Spring turned into summer and another season of loving you slipped into the past. And then your father's work called him back to the states. When you told me that you had to return with
him, I never gave up hope of being with you in
the near future and continuing our plans to be
married. I never told you this, but as I watched
your plane climb higher and disappear into the
distant skies, tears came to my eyes and I
couldn't stop their flow. From that day forward,
solitude and
loneliness became my best friends. In the days
and months ahead, my letters were answered almost in
silence. And the few which were answered never
contained words relating to our love.

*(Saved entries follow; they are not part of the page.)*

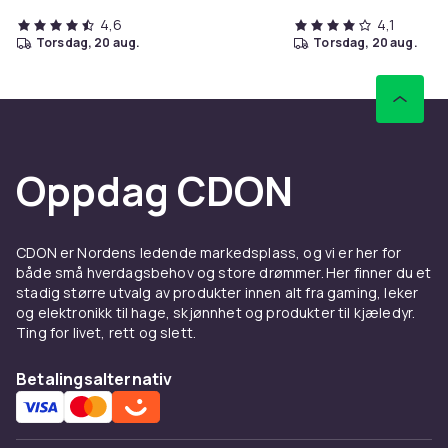
4,6
4,1
torsdag, 20 aug.
torsdag, 20 aug.
Oppdag CDON
CDON er Nordens ledende markedsplass, og vi er her for
både små hverdagsbehov og store drømmer. Her finner du et
stadig større utvalg av produkter innen alt fra gaming, leker
og elektronikk til hage, skjønnhet og produkter til kjæledyr.
Ting for livet, rett og slett.
Betalingsalternativ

My mind
told me that the love you once had for me was
gone, but in my heart I knew that I would love you
for as long as I lived.
Not long afterwards, Dad was transferred to
Seymour Johnson Air Force Base. I had a new home.
I don't remember now how many times I wrote to
you. I only remember the emptiness I felt without
you. Later I married someone I knew for less that
eight weeks and became a father the following
year. You married shortly thereafter. I had no
way of knowing that you still loved me and you
had no way of knowing that I still loved you.

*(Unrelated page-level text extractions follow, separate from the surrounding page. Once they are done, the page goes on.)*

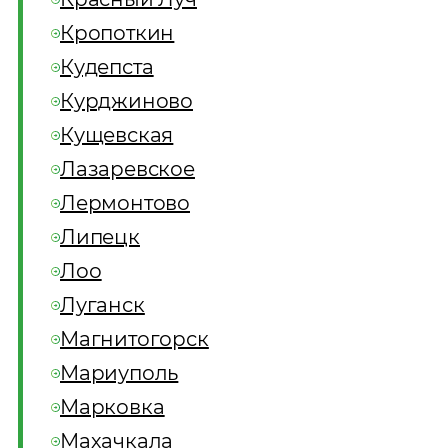
Кропоткин
Кудепста
Курджиново
Кущевская
Лазаревское
Лермонтово
Липецк
Лоо
Луганск
Магнитогорск
Мариуполь
Марковка
Махачкала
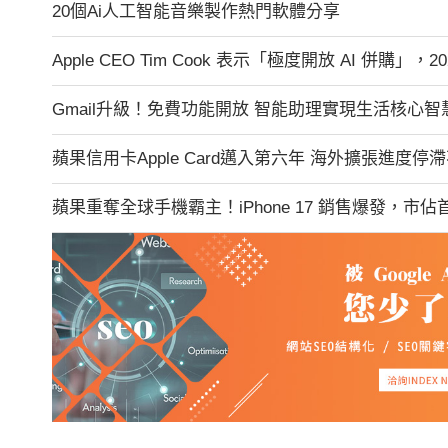
20個Ai人工智能音樂製作熱門軟體分享
Apple CEO Tim Cook 表示「極度開放 AI 併購」，
Gmail升級！免費功能開放 智能助理實現生活核心智
蘋果信用卡Apple Card邁入第六年 海外擴張進度停
蘋果重奪全球手機霸主！iPhone 17 銷售爆發，市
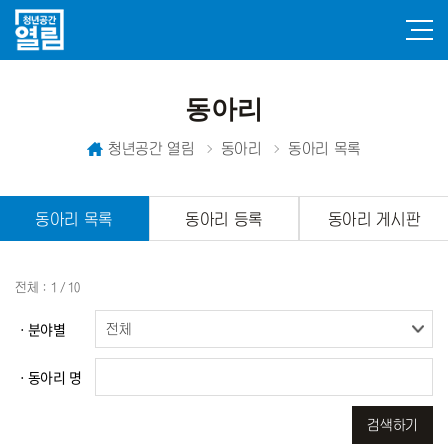
동아리
청년공간 열림
동아리
동아리 목록
동아리 목록
동아리 등록
동아리 게시판
전체 : 1 / 10
ㆍ분야별
ㆍ동아리 명
검색하기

Over the years to come, however, we never lost
contact with each other. And with each letter and
each phone call, we only confirmed what we knew
in our hearts already.
There were so many, many times over the years
when I would search for a secluded place and let
my thoughts wander back in time to Japan and the
moments spent with you there. Oh, how I wished
that I could have seen your smile or heard the laughter of your voice once again. And the emptiness inside would bring tears to my eyes and a pain to my heart that it had never known before. Christmas would
find me alone late at night, gazing upon the
lights on the decorated tree, with you in my
thoughts. And each year on your birthday, I would
whisper,"Happy Birthday Yoshiko....I love you." And
at night , I would gaze up into the heavens and
wonder if you were watching them also. And the
number of times over the years which I thought of
you became the same as the stars in
the heavens.
My life has been devoted to loving you and
even as I read your letters once again tonight, I
long to be with you . It has been
so many years since I last saw your face,
but in my mind I can see you as if it were only
yesterday.
The years have past so swiftly. When I look
into the mirror, I see the face of a man old in
age now. But when I look at your pictures...I
feel the heart of a young boy. You are still
there in my heart and in my thoughts and in my
dreams.
Maybe tonight you will think of me....And if
you do, I pray that it will be with love and
remembrance of the young man who so long ago
promised to love you with all of his heart and
soul untill time no longer existed.
Goodnight sweet Yoshiko...I love you.